───── Trecho do texto ─────

Hipótese: Propósito do Nó de Separação
Uma hipótese da fonte transforma o Nó de Separação em muito mais do que uma máquina fracassada: um portal élfico-anão construído para que a consciência pudesse entrar no Grande Nada e retornar intacta, talvez até produzir um terceiro princípio — a própria liberdade.
Um Portal Construído para Retornar
A hipótese sobre o propósito começa antes de o Nó tornar-se ruína. Elfos e anões aparecem como engenheiros complementares de uma passagem impossível. Os elfos de Apollo teceram uma rede harmônica ao redor da pressão do Grande Nada; os anões de Cybele forneceram escoras materiais, mecanismos e fórmulas capazes de manter essa rede sob tensão. Seu projeto conjunto era uma máquina de transição pela qual a consciência pudesse entrar no não-ser e retornar sem perder a si mesma. Se um eu pudesse cruzar o abismo e voltar intacto, sobreviver já não dependeria de permanecer dentro de Harmonia perfeita ou Estrutura perfeita.
A fonte, por isso, chama o Nó de comporta ou artéria cósmica entre o Ser e o Nada. Um ramo da hipótese atribui ao projeto um objetivo ainda maior: ele seria uma incubadora de liberdade. A colisão entre ordem e absorção poderia gerar um terceiro termo capaz de atravessar a fronteira sem obedecer a nenhuma das duas. Dionysus, princípio de multiplicidade, Tempo pessoal e Vontade, passa então a ser interpretado não como visitante sem relação com o projeto, mas como seu resultado — intencional ou acidental. O Nó teria criado aquilo que seus próprios construtores não possuíam: a possibilidade de voltar como alguém capaz de escolher.

───── Registros fornecidos ─────

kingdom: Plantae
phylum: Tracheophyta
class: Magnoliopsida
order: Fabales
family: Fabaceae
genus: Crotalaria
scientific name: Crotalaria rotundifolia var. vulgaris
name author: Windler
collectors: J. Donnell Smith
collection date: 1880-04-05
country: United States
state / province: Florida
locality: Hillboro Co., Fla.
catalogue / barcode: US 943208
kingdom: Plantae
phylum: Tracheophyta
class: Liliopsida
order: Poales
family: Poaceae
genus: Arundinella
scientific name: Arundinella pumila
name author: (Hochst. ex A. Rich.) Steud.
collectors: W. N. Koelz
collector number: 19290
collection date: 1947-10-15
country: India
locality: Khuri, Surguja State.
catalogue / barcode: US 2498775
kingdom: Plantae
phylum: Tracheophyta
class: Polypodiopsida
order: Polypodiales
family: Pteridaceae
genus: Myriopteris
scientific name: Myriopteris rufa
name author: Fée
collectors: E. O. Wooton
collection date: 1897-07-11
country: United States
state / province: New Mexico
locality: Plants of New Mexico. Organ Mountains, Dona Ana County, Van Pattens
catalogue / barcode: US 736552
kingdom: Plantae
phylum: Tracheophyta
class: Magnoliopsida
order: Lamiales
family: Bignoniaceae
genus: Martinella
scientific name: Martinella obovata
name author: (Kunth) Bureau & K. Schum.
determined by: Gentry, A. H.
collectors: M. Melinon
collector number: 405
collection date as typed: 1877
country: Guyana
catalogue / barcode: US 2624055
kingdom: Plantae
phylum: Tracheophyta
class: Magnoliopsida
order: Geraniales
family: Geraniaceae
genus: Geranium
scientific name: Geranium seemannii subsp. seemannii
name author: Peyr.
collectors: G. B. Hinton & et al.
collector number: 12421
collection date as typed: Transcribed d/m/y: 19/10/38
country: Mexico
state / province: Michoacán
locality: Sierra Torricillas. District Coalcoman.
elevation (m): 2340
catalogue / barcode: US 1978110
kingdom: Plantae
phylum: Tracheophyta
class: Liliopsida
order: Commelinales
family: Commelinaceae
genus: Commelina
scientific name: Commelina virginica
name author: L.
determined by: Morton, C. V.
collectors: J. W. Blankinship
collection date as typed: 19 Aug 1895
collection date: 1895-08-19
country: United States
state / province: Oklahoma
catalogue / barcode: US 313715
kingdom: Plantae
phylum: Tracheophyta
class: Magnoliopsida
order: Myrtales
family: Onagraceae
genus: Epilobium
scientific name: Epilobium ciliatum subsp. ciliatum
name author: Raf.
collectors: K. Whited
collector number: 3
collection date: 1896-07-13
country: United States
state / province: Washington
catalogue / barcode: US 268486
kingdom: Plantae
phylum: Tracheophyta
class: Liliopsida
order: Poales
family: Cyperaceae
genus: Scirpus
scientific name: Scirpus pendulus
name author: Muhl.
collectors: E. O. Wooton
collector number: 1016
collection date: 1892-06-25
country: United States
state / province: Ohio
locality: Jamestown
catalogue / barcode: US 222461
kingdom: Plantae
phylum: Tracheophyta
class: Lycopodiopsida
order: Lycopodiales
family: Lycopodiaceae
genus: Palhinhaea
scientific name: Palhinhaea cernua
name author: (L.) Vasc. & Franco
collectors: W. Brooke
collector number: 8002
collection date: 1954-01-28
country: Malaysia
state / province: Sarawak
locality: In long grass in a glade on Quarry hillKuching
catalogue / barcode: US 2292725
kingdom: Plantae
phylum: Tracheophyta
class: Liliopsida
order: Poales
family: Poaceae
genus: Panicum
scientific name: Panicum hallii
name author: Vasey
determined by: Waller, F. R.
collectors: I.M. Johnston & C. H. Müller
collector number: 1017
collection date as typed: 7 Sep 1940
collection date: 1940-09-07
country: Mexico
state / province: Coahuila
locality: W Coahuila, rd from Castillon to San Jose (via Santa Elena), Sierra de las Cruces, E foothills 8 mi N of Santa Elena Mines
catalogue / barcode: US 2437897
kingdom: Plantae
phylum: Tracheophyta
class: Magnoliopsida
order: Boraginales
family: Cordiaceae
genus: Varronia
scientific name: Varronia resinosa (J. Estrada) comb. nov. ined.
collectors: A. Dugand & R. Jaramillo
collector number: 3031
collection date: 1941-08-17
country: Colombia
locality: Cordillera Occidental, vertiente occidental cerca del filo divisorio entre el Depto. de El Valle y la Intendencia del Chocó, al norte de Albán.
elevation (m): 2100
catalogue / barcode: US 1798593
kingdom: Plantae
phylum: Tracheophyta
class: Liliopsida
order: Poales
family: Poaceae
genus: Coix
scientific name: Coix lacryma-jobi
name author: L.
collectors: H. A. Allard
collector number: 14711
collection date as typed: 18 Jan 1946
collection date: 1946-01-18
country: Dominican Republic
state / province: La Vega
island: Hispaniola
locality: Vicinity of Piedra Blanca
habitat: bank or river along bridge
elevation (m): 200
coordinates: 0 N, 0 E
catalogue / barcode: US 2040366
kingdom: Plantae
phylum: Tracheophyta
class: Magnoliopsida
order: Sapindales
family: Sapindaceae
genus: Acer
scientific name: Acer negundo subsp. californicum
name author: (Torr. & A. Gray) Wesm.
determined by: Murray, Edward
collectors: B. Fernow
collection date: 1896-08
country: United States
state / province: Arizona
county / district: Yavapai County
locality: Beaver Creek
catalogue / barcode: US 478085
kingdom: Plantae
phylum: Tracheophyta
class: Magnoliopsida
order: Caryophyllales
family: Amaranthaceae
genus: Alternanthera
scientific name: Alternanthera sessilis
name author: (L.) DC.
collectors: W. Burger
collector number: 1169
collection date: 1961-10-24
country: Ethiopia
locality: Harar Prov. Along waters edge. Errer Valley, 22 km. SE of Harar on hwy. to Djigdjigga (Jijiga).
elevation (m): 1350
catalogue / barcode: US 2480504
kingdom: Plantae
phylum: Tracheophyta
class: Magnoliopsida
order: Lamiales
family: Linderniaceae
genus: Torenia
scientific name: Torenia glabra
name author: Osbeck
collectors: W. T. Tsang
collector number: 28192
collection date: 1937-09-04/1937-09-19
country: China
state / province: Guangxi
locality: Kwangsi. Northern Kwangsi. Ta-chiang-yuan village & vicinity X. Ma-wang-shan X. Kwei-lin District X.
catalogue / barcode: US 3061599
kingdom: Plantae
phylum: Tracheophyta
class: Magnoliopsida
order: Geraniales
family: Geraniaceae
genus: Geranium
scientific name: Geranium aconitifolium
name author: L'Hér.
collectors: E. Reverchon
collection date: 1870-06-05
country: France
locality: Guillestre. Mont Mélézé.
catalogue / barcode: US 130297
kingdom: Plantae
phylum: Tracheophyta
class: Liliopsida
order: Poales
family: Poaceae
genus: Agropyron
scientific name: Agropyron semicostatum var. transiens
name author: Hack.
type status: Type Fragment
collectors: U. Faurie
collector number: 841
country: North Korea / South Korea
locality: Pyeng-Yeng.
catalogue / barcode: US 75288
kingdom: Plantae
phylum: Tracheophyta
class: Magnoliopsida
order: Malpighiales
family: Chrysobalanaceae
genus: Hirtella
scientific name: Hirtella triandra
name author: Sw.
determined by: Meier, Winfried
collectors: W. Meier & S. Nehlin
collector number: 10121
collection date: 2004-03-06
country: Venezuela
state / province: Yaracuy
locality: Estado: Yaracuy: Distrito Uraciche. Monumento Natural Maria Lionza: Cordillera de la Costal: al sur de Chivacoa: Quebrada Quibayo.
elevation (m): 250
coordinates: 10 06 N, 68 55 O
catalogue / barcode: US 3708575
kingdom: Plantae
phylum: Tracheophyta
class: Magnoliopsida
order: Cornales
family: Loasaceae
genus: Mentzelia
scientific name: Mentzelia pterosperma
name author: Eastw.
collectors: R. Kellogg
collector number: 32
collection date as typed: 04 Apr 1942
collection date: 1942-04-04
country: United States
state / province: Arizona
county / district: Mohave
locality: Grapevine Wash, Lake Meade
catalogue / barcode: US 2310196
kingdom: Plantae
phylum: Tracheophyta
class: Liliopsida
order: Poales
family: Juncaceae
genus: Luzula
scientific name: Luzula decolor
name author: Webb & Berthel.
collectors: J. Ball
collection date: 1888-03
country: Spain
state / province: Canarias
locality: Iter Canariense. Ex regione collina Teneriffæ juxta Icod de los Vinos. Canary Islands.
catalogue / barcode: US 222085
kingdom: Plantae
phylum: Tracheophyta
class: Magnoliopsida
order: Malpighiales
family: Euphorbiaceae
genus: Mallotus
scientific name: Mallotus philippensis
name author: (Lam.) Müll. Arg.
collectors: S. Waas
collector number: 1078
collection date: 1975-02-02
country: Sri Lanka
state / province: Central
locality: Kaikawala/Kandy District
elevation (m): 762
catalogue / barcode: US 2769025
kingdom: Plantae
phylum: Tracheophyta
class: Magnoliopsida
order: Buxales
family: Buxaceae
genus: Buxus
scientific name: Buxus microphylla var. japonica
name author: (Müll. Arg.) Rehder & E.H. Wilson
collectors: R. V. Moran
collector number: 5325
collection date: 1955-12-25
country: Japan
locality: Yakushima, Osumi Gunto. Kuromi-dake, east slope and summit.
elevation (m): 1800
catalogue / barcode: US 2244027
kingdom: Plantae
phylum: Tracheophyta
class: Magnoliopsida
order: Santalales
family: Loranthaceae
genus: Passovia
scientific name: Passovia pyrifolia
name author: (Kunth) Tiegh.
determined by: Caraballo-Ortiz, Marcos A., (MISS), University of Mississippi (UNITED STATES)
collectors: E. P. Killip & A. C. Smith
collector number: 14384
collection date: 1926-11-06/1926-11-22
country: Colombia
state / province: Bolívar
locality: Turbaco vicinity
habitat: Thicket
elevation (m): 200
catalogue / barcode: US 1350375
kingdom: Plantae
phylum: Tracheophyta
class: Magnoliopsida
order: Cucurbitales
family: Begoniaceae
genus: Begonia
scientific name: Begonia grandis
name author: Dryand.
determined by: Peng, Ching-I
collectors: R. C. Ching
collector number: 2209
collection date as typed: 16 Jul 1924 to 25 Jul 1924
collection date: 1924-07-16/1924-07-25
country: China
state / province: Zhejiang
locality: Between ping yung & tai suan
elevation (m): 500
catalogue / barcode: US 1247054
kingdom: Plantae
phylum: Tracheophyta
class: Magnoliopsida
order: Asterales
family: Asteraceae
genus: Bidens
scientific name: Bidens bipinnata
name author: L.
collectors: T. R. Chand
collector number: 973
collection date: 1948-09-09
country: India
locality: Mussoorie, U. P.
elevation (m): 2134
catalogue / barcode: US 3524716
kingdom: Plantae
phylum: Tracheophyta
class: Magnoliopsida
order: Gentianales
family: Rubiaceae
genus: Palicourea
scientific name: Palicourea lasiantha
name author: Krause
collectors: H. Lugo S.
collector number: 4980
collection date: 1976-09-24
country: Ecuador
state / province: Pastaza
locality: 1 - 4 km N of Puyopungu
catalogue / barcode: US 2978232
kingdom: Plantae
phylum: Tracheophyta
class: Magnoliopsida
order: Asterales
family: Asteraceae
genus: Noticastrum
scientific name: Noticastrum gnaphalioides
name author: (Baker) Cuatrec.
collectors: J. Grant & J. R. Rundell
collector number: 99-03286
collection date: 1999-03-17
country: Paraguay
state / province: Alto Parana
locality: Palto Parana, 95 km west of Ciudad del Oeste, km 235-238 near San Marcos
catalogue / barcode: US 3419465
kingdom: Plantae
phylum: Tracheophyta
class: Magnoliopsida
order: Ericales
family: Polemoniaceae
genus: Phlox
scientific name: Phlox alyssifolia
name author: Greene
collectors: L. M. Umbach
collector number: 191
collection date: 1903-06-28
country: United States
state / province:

─────

### Tarefa A
No texto sobre o Nó de Separação, o que os anões de Cybele forneceram ao projeto?
### Tarefa B
Dê continuidade ao texto sobre o Nó de Separação a partir do ponto em que ele termina.

### Resposta A
Escoras materiais, mecanismos e fórmulas capazes de manter a rede harmônica sob tensão.

### Resposta B
A catástrofe vira essa ambição do avesso. Cybele encontra a rede e a usa como rota de intrusão. Aquilo que os elfos consideram uma teia de lei e os anões consideram suporte estrutural torna-se ponte para a própria força que tentavam conter. O Nó desaba em uma arena de princípios incompatíveis. Ondulações de realidade espalham-se para fora; elfos se dissolvem em espelhos, gelo e natureza; anões ficam presos às máquinas; o Nó se apaga e adormece. Ainda assim, a mesma catástrofe produz Dionysus segundo a hipótese, tornando impossível separar sucesso e fracasso.
Adições posteriores descrevem o que o sistema quebrado ainda pode estar fazendo. Um modelo o transforma num pêndulo das eras que se carrega com ganância, sangue e catástrofe até reiniciar o mundo. Outro o vê como arquivo danificado no qual povos anteriores sobrevivem como registros distorcidos. Um terceiro o chama de sistema negro de contabilidade que registra sacrifício, ganância, sangue e Memória até o desequilíbrio acumulado forçar uma atualização. Um quarto o trata como espelho comum de Apollo, Cybele e Dionysus — um lugar capaz de produzir novos princípios divinos. São modelos concorrentes, não quatro funções confirmadas da Máquina. Juntos explicam por que tanto a Rainha das Fadas quanto o Senhor Sombrio procuram usar um mecanismo que pode ser mais antigo, menos obediente e mais consequente do que qualquer um deles.